All of this is run with
docker compose -f docker-compose.yml -f docker-compose-integration_$group.yml up -d
In multiple services defined in the docker compose file, I set up docker volumes to be able to check the data generated by the containers within my tests. For instance, the following is an extract of my docker-compose-integration_4.yml file for the 4th group of tests using the C# written tests running in a dedicated 'integration-tests-dotnet' container:
runtime:
extends:
file: ./docker-compose.yml
service: runtime
volumes:
- ./runtime/config_4.ini}:/etc/runtime/config.ini
- ${OUTPUT:-./output}/runtime/:/runtime/output/
integration-tests-dotnet:
volumes:
# share config for current group same as for runtime.
- ./runtime/config_4.ini}:/etc/runtime/config.ini
# share output folder from runtime.
- ./testData/:/opt/testData/
- ./output/runtime/:/opt/runtime/output/
- ./output/services/:/opt/services/output/
# share report file generated from the tests.
- ./output/integration/:/app/output/
Everything is running nicely on a Linux machine, or on WSL2 in my Windows PC (or on the Mac of a colleague).
The integration-test project has his own Gitlab pipeline.
Now, we would like to be able to run the integration tests within the Giltab pipeline, i.e. run "docker compose" from a Gitlab runner.
I do have already a 'docker in docker' capable runner, and added such a job in my .gitlab-ci.yml
run-integration-tests:
stage: integration-tests
variables:
DOCKER_TLS_CERTDIR: ''
DOCKER_HOST: tcp://localhost:2375/
services:
- name: docker:20.10.22-dind
command: ["--tls=false"]
tags:
- dind
image: $CI_REGISTRY_IMAGE:latest
This job is starting properly, BUT fails with the volume sharing.

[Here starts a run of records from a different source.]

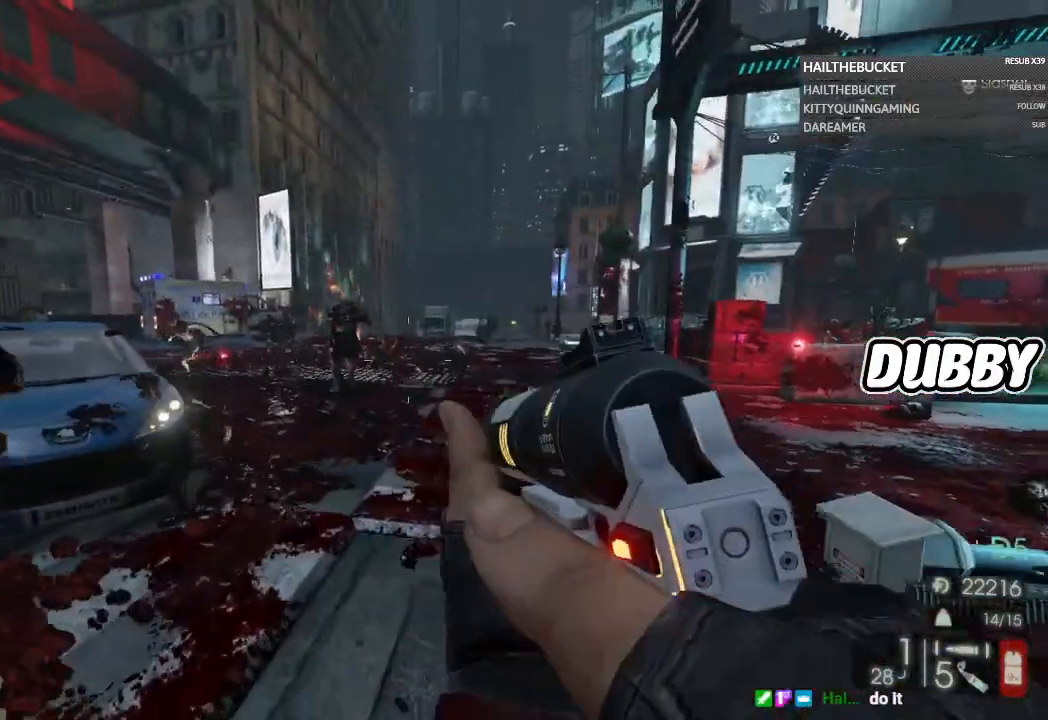
{"dt_ms": 500, "buttons": [], "left_stick": "up", "right_stick": "center", "button_events": []}
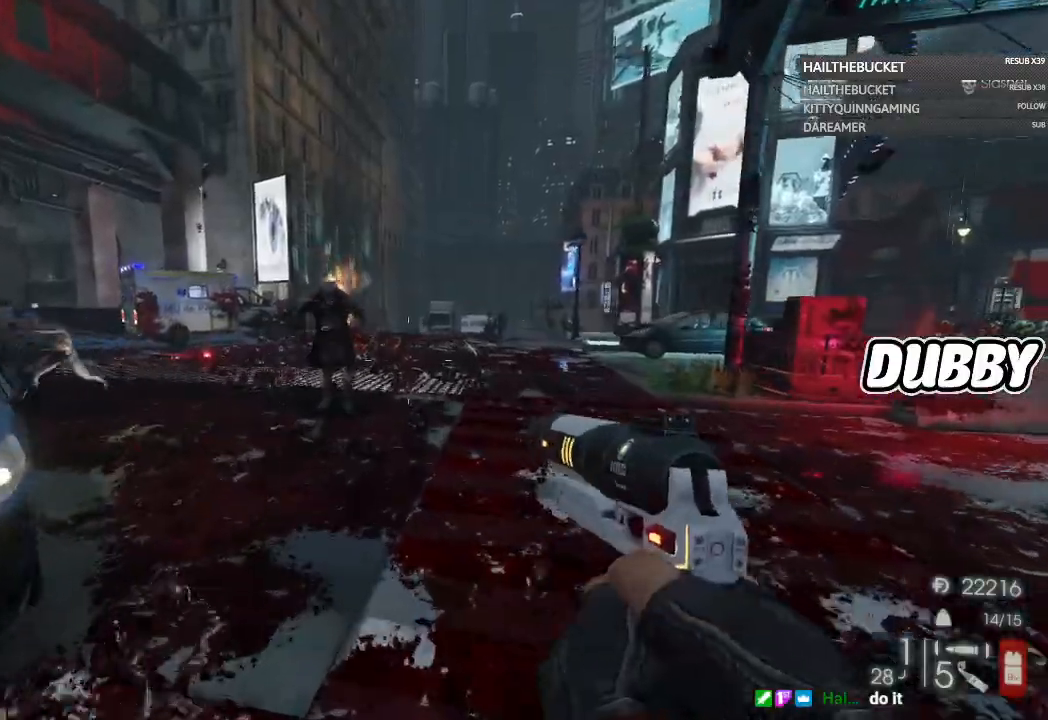
{"dt_ms": 500, "buttons": ["R2"], "left_stick": "up-right", "right_stick": "center", "button_events": [[300, "L2", "down"], [483, "L2", "up"], [483, "R2", "down"]]}
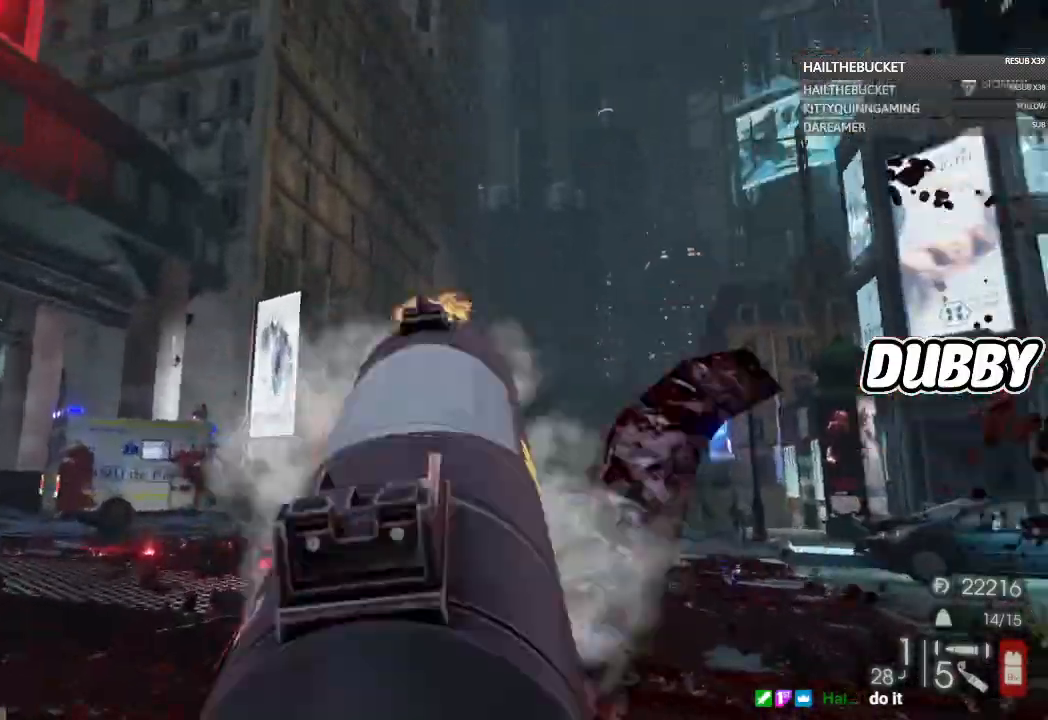
{"dt_ms": 500, "buttons": [], "left_stick": "up-right", "right_stick": "center", "button_events": [[183, "R2", "up"]]}
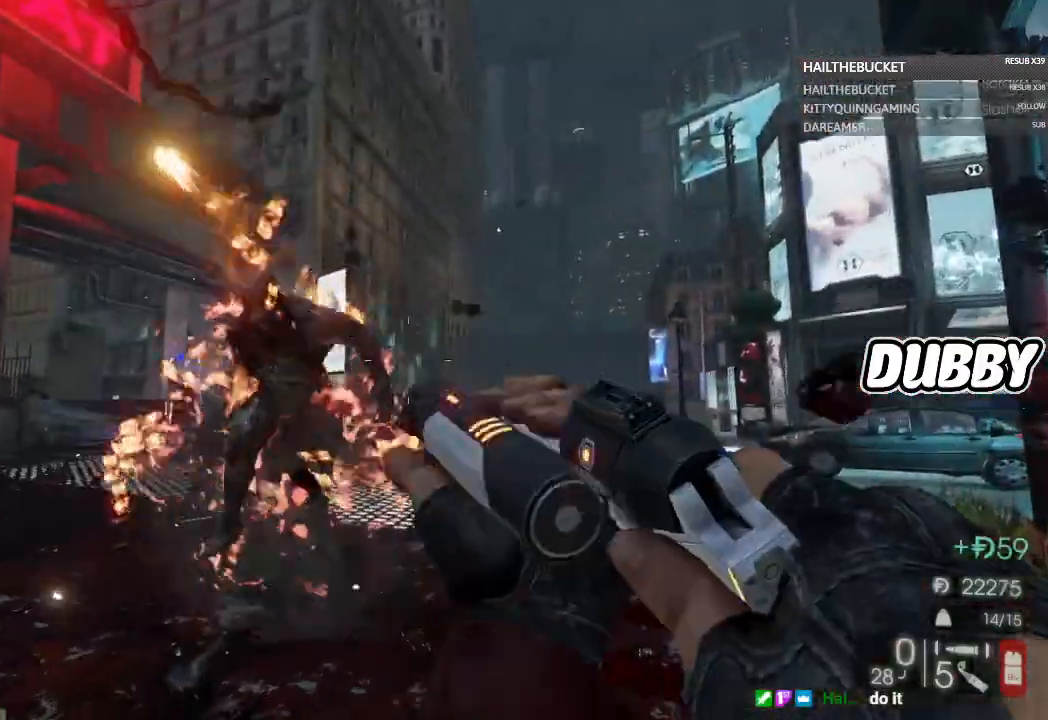
{"dt_ms": 500, "buttons": [], "left_stick": "up-right", "right_stick": "center", "button_events": []}
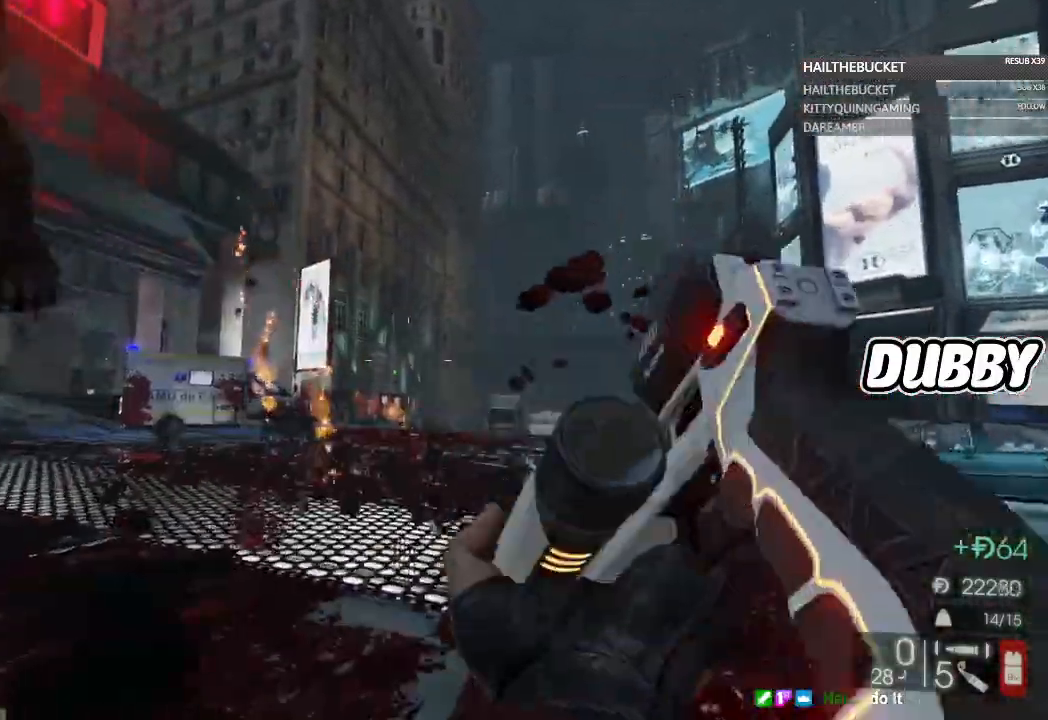
{"dt_ms": 500, "buttons": [], "left_stick": "up-right", "right_stick": "center", "button_events": []}
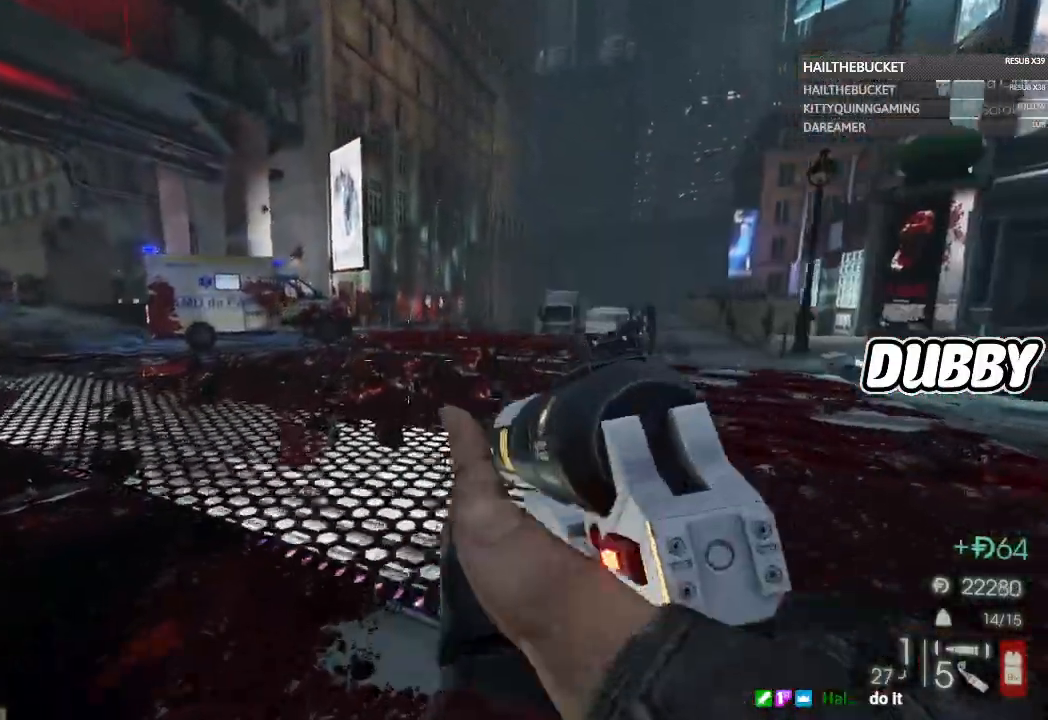
{"dt_ms": 500, "buttons": [], "left_stick": "up-right", "right_stick": "center", "button_events": [[350, "Y", "down"], [400, "Y", "up"]]}
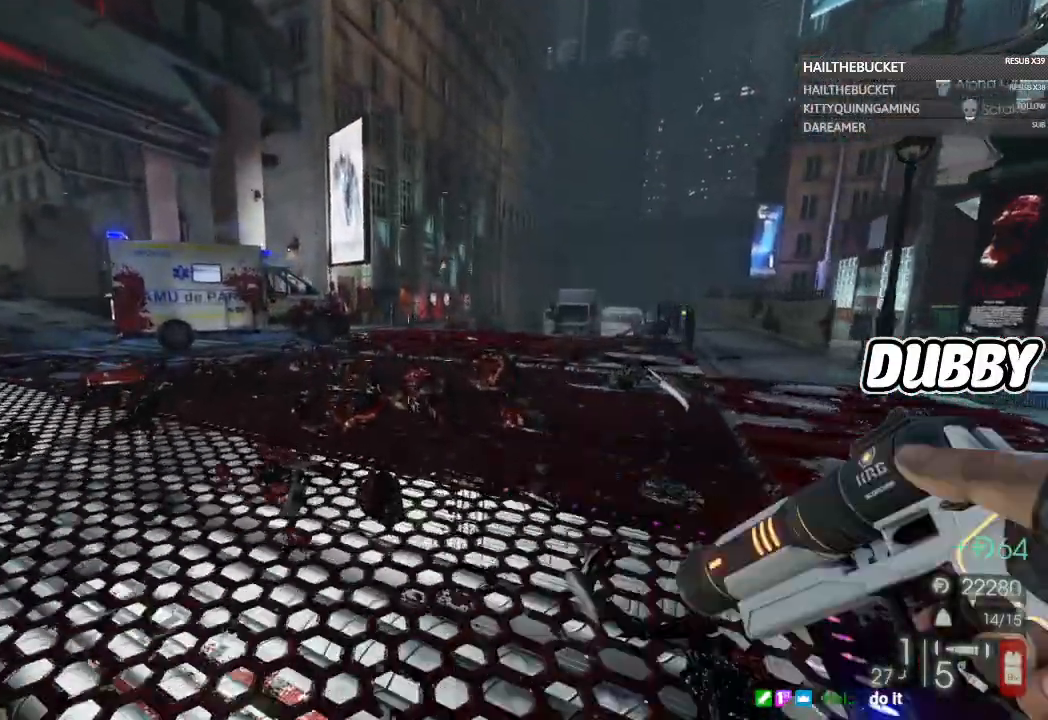
{"dt_ms": 500, "buttons": [], "left_stick": "right", "right_stick": "left", "button_events": []}
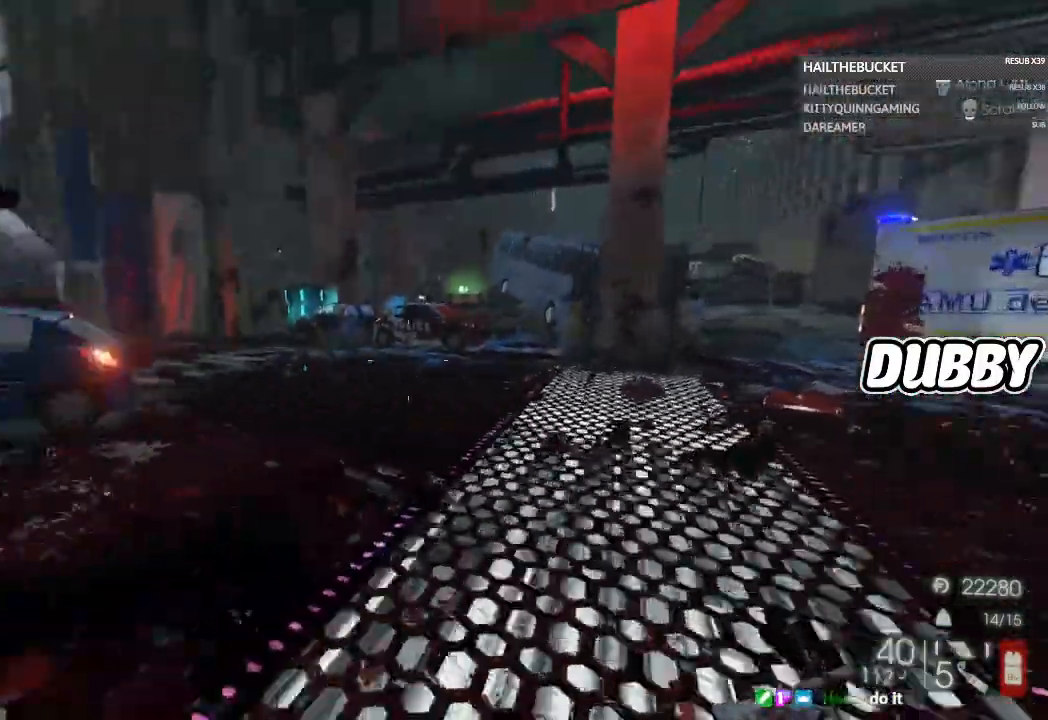
{"dt_ms": 500, "buttons": [], "left_stick": "down-right", "right_stick": "left", "button_events": []}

This question Docker in Docker cannot mount volume raised already the issue with volume sharing by using the shared docker socket. The docker volume is shared from the HOST (i.e. on my runner). But the data are unknown from my host: they are only meant to be shared between the integration-test and the other containers. As Olivier wrote in that question, for a
host: H
docker container running on H: D
docker container running in D: D2
the docker compose with volume sharing is equivalent to
docker run ... -v <path-on-D>:<path-on-D2> ...
while I only something equivalent to the following can run:
docker run ... -v <path-on-H>:<path-on-D2> ...
But I have no data on H to share, I just want between D and D2!
Is the volume sharing on HOST limitation the same using my docker-in-docker runner as the shared socket?
If so, it seems I need to rework the infrastructure and the concept of volume sharing used here. Some suggests a Docker data volume containers. Maybe I should use more of the names volumes. Mayber tmpfs volumes? I need to check the data AFTER some container are exited, but I don't know if a container still running but in "exited" status has sill the tmpfs volume activated.
Is my analysis correct? Any other suggestions?